Quelltext
•••
Über die Gründe für diese Großzügigkeit wird spekuliert und weiter spekuliert werden. Liegt es an der Schelte, die der 2. Senat nach dem PSPP-Urteil einstecken musste – bis zum Vertragsverletzungsverfahren? An Wechseln auf der Richterbank? Dies muss hier offen bleiben. Verständnis für die Zurückhaltung kann man aufbringen, wenn man sich die Frage stellt, ob die genuin europarechtlichen Fragen tatsächlich vom BVerfG aufzuarbeiten sind – das Grundgesetz liefert ja nur den Einstieg in den Fall. Auch ist eine gewisse Scheu vorstellbar, eine Konstruktion zu kippen, die von allen Staats- und Regierungschefs in einer historischen Sitzung erarbeitet wurde und anschließend die mitgliedstaatlichen Ratifikationsverfahren durchlaufen haben. Soll ein mitgliedstaatliches Verfassungsgericht dann die Kontrollinstanz sein? Damit legt der Fall einmal mehr offen, wo das Problem eigentlich liegt. Der EuGH wird sich vermutlich nicht zu NextGenerationEU äußern können, wenn es nicht noch von woanders zu einer überraschenden Vorlage kommt. Wenn er es täte, spricht wenig dafür, dass es zu einer kritischen Würdigung käme – der Gerichtspräsident hat sich bereits öffentlich positioniert. Für große konstitutionelle Reife der Europäischen Union spricht das nicht. Wenn im großen Konsens die Regeln über Bord geworfen werden können – und bei Art. 122 AEUV und Art. 311 Abs. 2 AEUV wäre man jedenfalls vorher nicht darauf gekommen, dass das so gehen soll –, ist eine solide wissenschaftliche Deutung (und Lehre!) des Europarechts kaum zu leisten. Die einzigen Stiefel, die am Nikolaustag 2022 leer bleiben, sind dann die der Europarechtswissenschaft. Sie muss sie selbst befüllen.


SUGGESTED CITATION  Ruffert, Matthias: Nikolaus 2.0: Zum NGEU-Urteil des Bundesverfassungsgerichts vom 6. Dezember 2022, VerfBlog, 2022/12/09, https://verfassungsblog.de/nikolaus-2-0/, DOI: 10.17176/20221209-121632-0.

3 Comments

  1. Thomas Groß Fri 9 Dec 2022 at 18:11 - Reply

    Zuzugeben ist, dass das Urteil nicht ganz konsistent ist, wenn zunächst festgestellt wird, dass keine Kompetenz im Sinne des Grundprinzips der begrenzten Einzelermächtigung vorhanden ist, diese dann aber doch in Art. 311 und 122 AEUV gefunden wird. Überzeugender wäre es gewesen, das Recht zur Verschuldung nicht als Kompetenz in diesem Sinn zu betrachten, weil eine begrenzte Schuldenaufnahme durch die Union die entsprechenden Kompetenzen der Mitgliedstaaten in keiner Weise schmälert.
•••
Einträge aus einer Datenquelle
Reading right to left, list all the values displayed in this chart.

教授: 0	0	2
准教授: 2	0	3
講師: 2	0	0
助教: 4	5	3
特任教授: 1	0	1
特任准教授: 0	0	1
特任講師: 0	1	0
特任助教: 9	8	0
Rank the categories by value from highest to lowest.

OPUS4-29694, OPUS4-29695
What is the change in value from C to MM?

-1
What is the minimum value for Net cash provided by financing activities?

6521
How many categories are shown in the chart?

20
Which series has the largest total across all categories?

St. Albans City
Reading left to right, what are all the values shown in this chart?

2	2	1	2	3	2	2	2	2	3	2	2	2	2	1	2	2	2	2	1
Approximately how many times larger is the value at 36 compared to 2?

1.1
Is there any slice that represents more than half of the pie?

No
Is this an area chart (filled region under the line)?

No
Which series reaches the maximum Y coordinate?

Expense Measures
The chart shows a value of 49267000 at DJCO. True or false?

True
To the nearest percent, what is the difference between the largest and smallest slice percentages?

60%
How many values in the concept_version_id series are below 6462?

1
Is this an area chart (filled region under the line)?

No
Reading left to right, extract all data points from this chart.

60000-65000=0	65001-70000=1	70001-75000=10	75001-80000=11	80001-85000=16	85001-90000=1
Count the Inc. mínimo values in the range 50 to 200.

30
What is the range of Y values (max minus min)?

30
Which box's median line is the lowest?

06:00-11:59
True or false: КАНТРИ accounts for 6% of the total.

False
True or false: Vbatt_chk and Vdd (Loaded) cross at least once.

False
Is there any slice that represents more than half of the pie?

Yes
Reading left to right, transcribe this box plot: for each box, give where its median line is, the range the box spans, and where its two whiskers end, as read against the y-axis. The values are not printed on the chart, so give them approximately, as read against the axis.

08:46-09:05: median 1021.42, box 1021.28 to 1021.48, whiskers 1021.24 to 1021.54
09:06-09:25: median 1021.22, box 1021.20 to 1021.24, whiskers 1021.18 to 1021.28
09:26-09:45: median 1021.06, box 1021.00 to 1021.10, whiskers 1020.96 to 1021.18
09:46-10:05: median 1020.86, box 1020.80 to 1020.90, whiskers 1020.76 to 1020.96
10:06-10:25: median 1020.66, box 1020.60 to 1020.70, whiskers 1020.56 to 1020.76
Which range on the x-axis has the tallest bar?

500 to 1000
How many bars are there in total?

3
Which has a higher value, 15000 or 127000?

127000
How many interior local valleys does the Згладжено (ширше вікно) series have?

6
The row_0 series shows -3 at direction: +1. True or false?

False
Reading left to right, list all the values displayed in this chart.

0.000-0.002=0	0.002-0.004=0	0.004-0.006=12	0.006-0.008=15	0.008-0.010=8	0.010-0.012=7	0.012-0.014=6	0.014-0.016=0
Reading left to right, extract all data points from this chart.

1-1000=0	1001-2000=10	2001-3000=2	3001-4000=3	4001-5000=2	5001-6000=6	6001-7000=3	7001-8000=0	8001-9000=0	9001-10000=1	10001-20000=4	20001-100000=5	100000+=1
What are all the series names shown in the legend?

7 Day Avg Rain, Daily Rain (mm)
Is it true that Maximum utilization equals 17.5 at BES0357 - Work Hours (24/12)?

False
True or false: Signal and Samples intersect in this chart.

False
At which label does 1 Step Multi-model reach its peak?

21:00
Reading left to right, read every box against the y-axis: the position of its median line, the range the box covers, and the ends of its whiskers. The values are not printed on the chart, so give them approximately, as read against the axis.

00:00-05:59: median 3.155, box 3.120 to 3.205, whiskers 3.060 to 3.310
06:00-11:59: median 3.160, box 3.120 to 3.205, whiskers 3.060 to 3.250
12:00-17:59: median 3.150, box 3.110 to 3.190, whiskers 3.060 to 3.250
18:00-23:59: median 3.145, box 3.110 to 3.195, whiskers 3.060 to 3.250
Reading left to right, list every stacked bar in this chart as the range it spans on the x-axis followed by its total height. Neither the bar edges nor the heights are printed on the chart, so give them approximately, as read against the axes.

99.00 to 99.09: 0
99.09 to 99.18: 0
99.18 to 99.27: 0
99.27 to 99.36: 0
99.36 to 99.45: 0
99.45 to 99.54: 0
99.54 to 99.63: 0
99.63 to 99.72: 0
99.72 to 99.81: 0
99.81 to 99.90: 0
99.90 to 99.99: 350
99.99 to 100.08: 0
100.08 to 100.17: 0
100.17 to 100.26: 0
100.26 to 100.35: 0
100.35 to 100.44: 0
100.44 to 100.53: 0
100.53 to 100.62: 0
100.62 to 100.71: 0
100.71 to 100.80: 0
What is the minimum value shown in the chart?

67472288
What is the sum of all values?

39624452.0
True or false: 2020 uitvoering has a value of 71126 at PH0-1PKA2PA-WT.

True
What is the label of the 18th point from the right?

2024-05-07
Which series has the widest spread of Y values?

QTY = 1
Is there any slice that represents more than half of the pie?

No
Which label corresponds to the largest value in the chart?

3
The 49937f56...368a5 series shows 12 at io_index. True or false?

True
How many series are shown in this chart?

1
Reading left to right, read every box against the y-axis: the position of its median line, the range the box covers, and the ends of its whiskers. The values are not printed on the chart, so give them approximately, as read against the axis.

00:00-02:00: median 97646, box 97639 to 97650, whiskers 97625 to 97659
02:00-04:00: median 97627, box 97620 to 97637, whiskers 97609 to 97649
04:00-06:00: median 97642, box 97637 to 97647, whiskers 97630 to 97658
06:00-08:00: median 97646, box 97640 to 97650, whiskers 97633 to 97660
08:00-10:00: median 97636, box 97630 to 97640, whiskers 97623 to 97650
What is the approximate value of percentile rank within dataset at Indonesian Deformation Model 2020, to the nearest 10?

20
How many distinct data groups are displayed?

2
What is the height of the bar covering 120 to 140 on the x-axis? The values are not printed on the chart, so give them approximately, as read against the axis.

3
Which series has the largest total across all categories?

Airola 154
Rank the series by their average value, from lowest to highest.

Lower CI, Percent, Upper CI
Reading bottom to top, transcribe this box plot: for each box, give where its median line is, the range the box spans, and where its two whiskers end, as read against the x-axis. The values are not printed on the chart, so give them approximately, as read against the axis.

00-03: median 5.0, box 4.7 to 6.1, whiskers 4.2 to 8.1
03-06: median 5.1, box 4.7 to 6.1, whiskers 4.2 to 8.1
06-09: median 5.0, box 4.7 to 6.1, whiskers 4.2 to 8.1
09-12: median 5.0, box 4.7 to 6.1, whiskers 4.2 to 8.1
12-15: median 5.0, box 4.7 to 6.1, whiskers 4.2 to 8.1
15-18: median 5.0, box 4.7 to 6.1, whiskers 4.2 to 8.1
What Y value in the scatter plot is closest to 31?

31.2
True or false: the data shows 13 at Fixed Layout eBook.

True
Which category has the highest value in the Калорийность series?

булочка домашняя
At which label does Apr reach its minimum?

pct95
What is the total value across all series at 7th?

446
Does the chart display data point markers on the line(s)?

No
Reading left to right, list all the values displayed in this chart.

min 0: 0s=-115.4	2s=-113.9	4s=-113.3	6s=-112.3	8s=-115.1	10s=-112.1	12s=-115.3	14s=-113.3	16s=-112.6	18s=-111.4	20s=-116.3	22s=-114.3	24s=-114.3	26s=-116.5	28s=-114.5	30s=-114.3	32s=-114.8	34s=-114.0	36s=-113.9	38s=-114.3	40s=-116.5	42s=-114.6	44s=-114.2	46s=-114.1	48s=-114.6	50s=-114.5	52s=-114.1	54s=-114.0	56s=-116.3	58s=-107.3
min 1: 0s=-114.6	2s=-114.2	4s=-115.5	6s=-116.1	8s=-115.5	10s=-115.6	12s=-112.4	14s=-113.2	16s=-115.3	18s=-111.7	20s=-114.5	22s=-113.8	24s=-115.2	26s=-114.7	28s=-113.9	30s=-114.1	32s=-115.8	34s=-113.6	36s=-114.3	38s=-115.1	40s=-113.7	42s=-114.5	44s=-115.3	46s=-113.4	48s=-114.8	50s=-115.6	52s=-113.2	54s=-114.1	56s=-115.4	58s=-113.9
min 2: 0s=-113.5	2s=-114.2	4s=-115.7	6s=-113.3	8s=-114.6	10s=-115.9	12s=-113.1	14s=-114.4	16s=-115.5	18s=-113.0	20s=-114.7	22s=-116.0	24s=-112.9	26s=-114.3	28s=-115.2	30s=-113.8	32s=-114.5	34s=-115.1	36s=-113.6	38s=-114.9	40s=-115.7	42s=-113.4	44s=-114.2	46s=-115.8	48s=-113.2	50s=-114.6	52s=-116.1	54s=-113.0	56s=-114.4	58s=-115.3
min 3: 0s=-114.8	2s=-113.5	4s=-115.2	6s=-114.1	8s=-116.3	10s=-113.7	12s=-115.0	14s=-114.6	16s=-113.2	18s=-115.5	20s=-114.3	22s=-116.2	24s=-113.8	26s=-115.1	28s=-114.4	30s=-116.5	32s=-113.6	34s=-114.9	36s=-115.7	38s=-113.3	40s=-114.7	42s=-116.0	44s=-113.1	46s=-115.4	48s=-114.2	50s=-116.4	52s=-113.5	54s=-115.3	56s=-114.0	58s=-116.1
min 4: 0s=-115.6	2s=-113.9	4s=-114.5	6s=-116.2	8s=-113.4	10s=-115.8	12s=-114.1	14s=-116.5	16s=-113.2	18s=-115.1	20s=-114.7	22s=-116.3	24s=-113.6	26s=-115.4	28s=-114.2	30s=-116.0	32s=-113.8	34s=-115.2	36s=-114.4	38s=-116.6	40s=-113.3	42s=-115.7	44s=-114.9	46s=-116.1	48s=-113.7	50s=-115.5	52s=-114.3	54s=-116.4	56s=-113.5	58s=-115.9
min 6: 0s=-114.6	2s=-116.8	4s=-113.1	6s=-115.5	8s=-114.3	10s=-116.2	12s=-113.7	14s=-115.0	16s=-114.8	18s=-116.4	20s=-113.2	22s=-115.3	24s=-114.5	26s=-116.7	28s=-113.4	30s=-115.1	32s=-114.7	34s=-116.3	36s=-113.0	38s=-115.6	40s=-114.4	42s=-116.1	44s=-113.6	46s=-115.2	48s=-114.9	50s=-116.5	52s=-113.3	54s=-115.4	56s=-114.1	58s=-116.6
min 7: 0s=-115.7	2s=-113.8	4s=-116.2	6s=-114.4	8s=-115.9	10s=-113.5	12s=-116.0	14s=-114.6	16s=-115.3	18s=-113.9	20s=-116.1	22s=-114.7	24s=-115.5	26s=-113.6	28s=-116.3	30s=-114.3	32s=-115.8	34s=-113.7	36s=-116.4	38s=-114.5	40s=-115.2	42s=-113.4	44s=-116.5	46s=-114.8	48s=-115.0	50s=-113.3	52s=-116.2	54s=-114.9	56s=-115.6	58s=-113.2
•••
Zu erledigende Aufgabe
Schreibe den Abschnitt des Textes zum NGEU-Urteil ab, der mit „SUGGESTED CITATION  Ruffert, Matthias: Nikolaus“ anfängt und mit „keiner Weise schmälert.“ aufhört, und ersetze darin „Mitgliedstaaten“ durch „Staaten“.

Erwartete Antwort
SUGGESTED CITATION  Ruffert, Matthias: Nikolaus 2.0: Zum NGEU-Urteil des Bundesverfassungsgerichts vom 6. Dezember 2022, VerfBlog, 2022/12/09, https://verfassungsblog.de/nikolaus-2-0/, DOI: 10.17176/20221209-121632-0.

3 Comments

  1. Thomas Groß Fri 9 Dec 2022 at 18:11 - Reply

    Zuzugeben ist, dass das Urteil nicht ganz konsistent ist, wenn zunächst festgestellt wird, dass keine Kompetenz im Sinne des Grundprinzips der begrenzten Einzelermächtigung vorhanden ist, diese dann aber doch in Art. 311 und 122 AEUV gefunden wird. Überzeugender wäre es gewesen, das Recht zur Verschuldung nicht als Kompetenz in diesem Sinn zu betrachten, weil eine begrenzte Schuldenaufnahme durch die Union die entsprechenden Kompetenzen der Staaten in keiner Weise schmälert.